When, in October 1890, the Governor of Western Australia, Sir William Robinson, arrived in Albany to lead celebrations for the granting of self-government of the colony, Tommy King (“the boss Aboriginal” and an elder), along with others in war paint, presented him with a petition that claimed Albany belonged to his “tribe” and had been taken by agents of the British Crown. More than 100 years before Mabo land rights.

I’ve spent weeks researching, reading and thinking about the stoic, resilient and realistic Menang people, with their connection to land and many fine leaders.

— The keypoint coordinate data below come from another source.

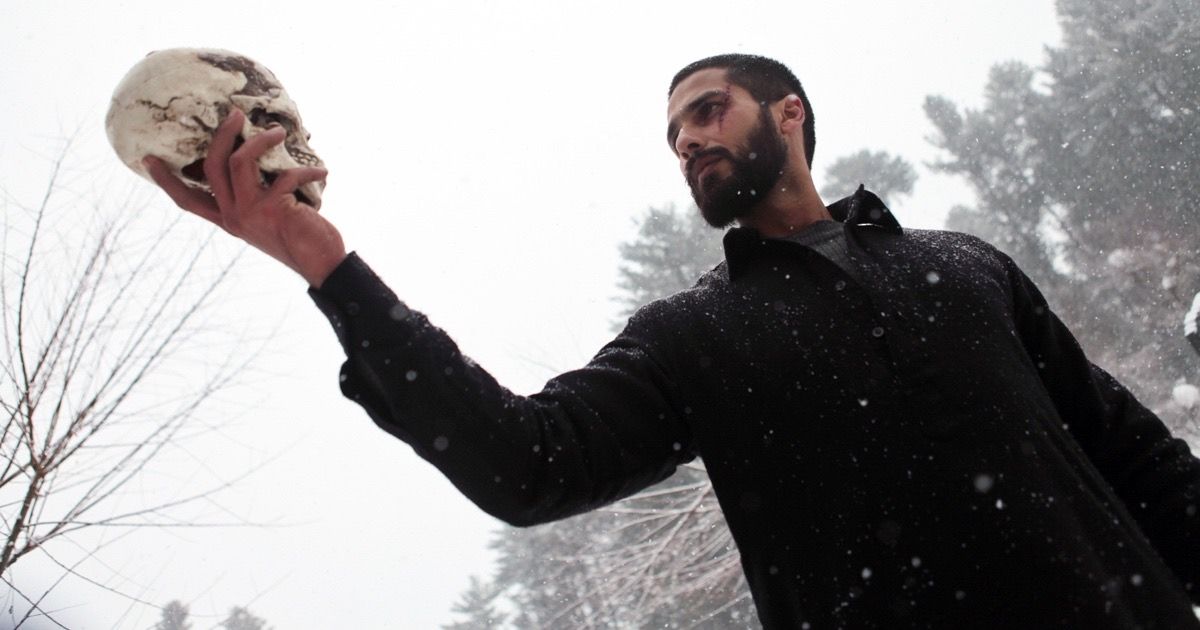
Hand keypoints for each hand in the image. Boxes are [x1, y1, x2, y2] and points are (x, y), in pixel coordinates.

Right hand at [143, 109, 346, 287]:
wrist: (321, 266)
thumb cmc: (298, 238)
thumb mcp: (267, 218)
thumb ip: (255, 196)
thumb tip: (257, 156)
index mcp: (226, 219)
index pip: (186, 201)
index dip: (166, 180)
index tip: (146, 159)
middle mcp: (233, 216)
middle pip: (211, 166)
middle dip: (222, 134)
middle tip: (235, 115)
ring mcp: (250, 213)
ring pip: (240, 161)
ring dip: (261, 140)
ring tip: (278, 132)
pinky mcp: (274, 210)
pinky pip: (285, 175)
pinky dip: (307, 170)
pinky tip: (322, 172)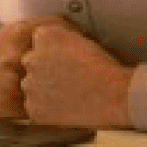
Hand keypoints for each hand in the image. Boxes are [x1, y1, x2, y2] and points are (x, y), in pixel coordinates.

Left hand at [20, 18, 135, 128]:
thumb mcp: (84, 40)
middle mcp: (31, 58)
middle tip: (66, 79)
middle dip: (43, 70)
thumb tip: (55, 47)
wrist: (117, 96)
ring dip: (43, 90)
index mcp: (45, 36)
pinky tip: (66, 108)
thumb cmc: (107, 68)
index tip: (66, 60)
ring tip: (69, 95)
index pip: (38, 42)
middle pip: (30, 62)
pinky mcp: (33, 108)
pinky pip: (34, 108)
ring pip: (30, 86)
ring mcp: (30, 84)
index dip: (52, 52)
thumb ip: (63, 40)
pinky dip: (45, 110)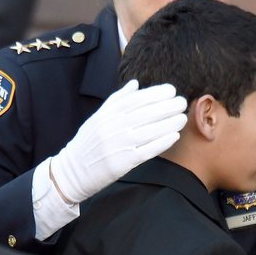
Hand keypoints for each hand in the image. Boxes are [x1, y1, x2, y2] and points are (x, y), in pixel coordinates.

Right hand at [50, 79, 186, 203]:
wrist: (73, 171)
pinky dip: (161, 143)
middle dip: (167, 106)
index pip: (135, 100)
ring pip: (148, 131)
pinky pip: (146, 150)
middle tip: (182, 102)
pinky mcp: (122, 163)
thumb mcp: (98, 117)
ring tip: (182, 118)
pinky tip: (173, 136)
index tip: (171, 91)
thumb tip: (135, 84)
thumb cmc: (88, 143)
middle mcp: (113, 127)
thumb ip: (117, 99)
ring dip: (168, 123)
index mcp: (107, 114)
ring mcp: (118, 145)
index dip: (155, 94)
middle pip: (145, 113)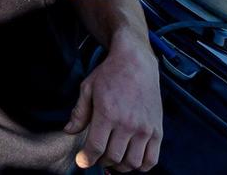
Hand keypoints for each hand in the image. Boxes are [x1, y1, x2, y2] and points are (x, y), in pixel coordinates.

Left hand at [66, 38, 161, 170]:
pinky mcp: (157, 130)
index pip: (96, 147)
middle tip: (98, 156)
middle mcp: (128, 124)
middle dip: (102, 162)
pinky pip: (152, 159)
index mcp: (107, 113)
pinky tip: (131, 158)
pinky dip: (141, 166)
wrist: (137, 62)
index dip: (87, 159)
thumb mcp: (87, 88)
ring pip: (133, 163)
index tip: (82, 162)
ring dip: (121, 166)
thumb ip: (79, 113)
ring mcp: (145, 128)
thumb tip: (69, 131)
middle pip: (113, 158)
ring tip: (114, 158)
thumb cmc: (109, 74)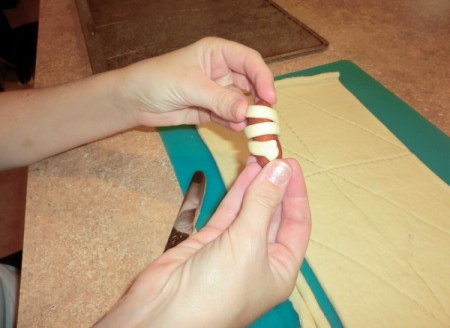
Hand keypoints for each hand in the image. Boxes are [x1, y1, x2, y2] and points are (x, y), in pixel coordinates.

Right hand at [94, 159, 310, 327]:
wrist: (164, 311)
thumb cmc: (219, 287)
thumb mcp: (249, 243)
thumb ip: (264, 203)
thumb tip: (283, 169)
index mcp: (280, 269)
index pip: (296, 224)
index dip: (295, 193)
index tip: (291, 164)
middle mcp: (259, 260)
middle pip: (272, 215)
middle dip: (274, 185)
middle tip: (273, 153)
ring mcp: (232, 249)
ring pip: (249, 210)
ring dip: (255, 184)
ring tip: (259, 156)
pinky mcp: (209, 241)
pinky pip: (227, 213)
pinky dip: (235, 193)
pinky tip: (244, 173)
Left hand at [117, 37, 275, 130]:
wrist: (134, 100)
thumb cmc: (158, 80)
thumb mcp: (190, 86)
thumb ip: (219, 99)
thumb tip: (247, 113)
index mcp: (218, 53)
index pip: (249, 61)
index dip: (263, 77)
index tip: (269, 98)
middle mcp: (222, 71)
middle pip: (250, 83)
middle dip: (259, 99)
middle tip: (266, 118)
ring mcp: (217, 92)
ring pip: (241, 103)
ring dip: (248, 115)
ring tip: (254, 128)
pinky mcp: (211, 110)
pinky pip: (229, 117)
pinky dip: (234, 123)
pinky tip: (237, 129)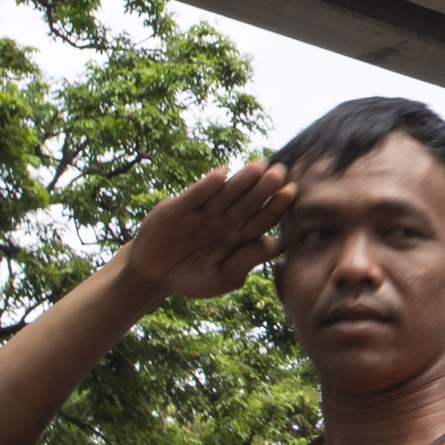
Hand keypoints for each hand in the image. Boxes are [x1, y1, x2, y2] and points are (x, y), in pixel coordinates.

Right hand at [120, 161, 293, 301]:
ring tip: (259, 166)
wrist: (153, 276)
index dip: (276, 207)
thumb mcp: (223, 277)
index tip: (291, 194)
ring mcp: (201, 212)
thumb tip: (276, 244)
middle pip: (247, 202)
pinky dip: (205, 187)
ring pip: (224, 194)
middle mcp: (224, 219)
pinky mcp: (177, 209)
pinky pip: (194, 197)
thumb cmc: (192, 278)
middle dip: (264, 187)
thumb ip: (247, 261)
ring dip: (241, 180)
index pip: (262, 219)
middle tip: (281, 172)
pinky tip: (221, 174)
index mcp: (239, 235)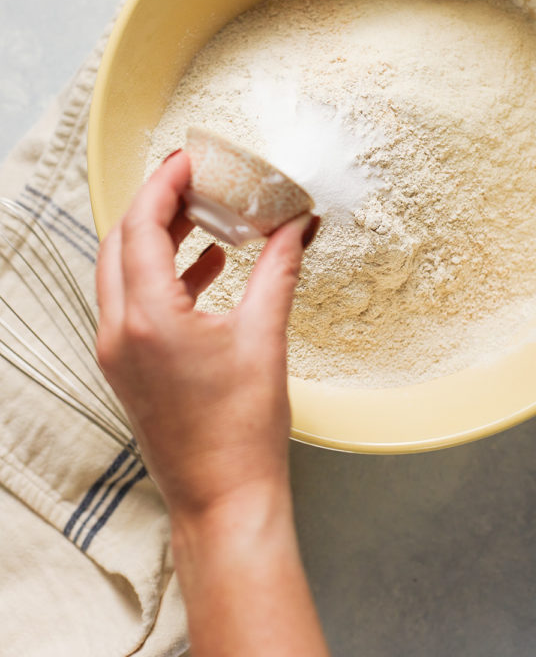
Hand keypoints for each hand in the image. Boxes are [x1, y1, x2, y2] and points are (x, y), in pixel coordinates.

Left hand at [95, 151, 318, 521]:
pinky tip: (209, 269)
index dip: (164, 184)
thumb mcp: (266, 337)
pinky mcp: (126, 368)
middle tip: (196, 181)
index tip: (189, 158)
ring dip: (157, 239)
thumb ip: (279, 269)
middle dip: (156, 204)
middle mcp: (119, 331)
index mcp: (149, 317)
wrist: (222, 499)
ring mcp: (116, 352)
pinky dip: (162, 276)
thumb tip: (298, 223)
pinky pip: (132, 302)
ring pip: (121, 271)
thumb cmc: (242, 430)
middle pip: (121, 242)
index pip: (141, 226)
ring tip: (207, 218)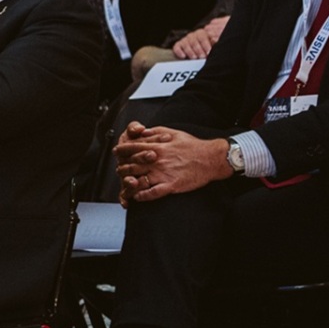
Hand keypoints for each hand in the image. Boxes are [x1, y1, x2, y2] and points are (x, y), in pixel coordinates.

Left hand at [113, 123, 231, 203]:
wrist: (211, 159)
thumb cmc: (194, 146)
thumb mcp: (173, 133)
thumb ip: (156, 132)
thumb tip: (142, 131)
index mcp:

And a seemingly strange word hovers over all this thought — that the Menang people were worldly. They had seen people come and go before, and lived with these people who stayed.

For 200 years, the community of Albany has lived with diversity.

It takes me back to Mokare, sharing his cultural knowledge, just as Larry Blight and Vernice Gillies do today on their fully guided Aboriginal cultural tours for Kurrah Mia.

And I’m standing in front of the statue of Mokare now, in Alison Hartman Gardens, having walked here from Dr Alexander Collie’s grave in the cemetery just past Dog Rock.

My small pilgrimage.

But I have not been alone, as I seem to have stumbled into Albany’s Christmas Festival and Pageant. Streets are closed, floats are passing and there’s a predominance of red and green.

(There’s an echo in this, as the Amity arrived in King George Sound on Christmas Day, 1826.)

I stand before Mokare as children dance and play in the Christmas “snow” being pumped out of a nozzle up on a balcony of the Albany Library.

It’s a truly multicultural scene. I rather think Mokare would have liked it.